### [Text for analysis]
■ ■ ■ ■

|
Past Research Accomplishments
The Cornell Program Synthesizer
The Cornell Program Synthesizer [TR81],
which Tim Teitelbaum
and I started working on in 1978, was the first interactive, WYSISYG
(What You See Is What You Get) programming environment for a
strongly-typed, block-structured, imperative programming language. It
had a tightly integrated combination of facilities for programmers to
create, edit, execute, and debug their PL/C programs. In other words,
by 1979, we had created the first version of an interactive programming
environment similar to modern tools, such as
Visual Studio
and Eclipse.
At the time that it was created (i.e., 1978-79), the Cornell Program Synthesizer
was a radically new kind of programming tool. Along with the
Mentor
system of Donzeau-Gouge, Kahn, Huet, and Lang, it showed that
the kind of direct-manipulation programming tools that had been
pioneered in the SmallTalk
and InterLisp systems
could be created for a mainstream programming language (i.e., one that was
strongly-typed, block-structured, and had imperative programming constructs).
The Cornell Program Synthesizer was used successfully in introductory
programming classes by about 20,000 students over a five-year period
at Cornell, Rutgers, Princeton, UCLA, and several other universities.

■ ■ ■ ■

### [Stored data]
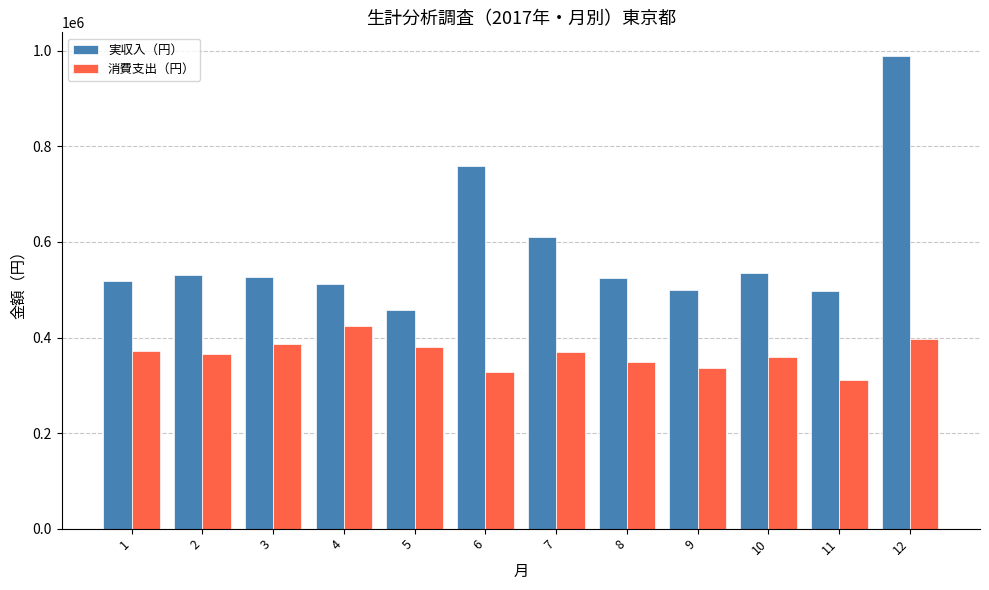

What is the value of the 実収入（円） bar at the 10th from the left?

535457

■ ■ ■ ■

### [Task instructions]
(A) Name each university that the passage on the Cornell Program Synthesizer lists as a place where the tool was used in introductory programming classes.
(B) Answer these questions from the passage on the Cornell Program Synthesizer:
(i) In what year did work on the Synthesizer begin?
(ii) In what language did programmers write the programs they created and debugged with it?
(iii) About how many students used it in introductory programming classes?
(C) Carry on the passage on the Cornell Program Synthesizer, starting after its final sentence.

### [Task-by-task results]
(A) Cornell, Rutgers, Princeton, UCLA

(B)
(i) 1978
(ii) PL/C
(iii) About 20,000

(C)
Technology Transfer
The Cornell Program Synthesizer was distributed to researchers at
about 110 universities, research institutes, and industry
laboratories.
Through lectures that were given about the system and copies that were
distributed, it is possible to trace its direct influence on several
commercial products, including DEC's
Language Sensitive Editor,
Rational's Ada programming environment,
and Symantec's
LightspeedC and LightspeedPascal programming environments.
It is more difficult to connect the dots to the similar products that
hundreds of thousands or millions of people use on a daily basis today;
however, together with the initial paper about the system
[TR81],
the Cornell Program Synthesizer was very influential: as a model for
programming tools of the future, it helped to spark widespread
interest in the question of how to create better tools for developing,
analyzing, testing, and debugging programs.
[Back to the top]
The Synthesizer Generator
My Ph.D. dissertation [R84]
investigated the problem of automating the creation of programming
tools similar to the Cornell Program Synthesizer, but for languages
other than PL/I.
The goal of the research was to create an editor-generator program to
enable editors for different languages to be created automatically
from a language description. In the solution I proposed, language
descriptions are specified by giving
- a grammar for the language,
- sets of ``attributes'' (annotations) to be attached to nodes of the
grammar's derivation trees, and
- rules that describe how information from one node's attributes
affects the attributes of other nodes.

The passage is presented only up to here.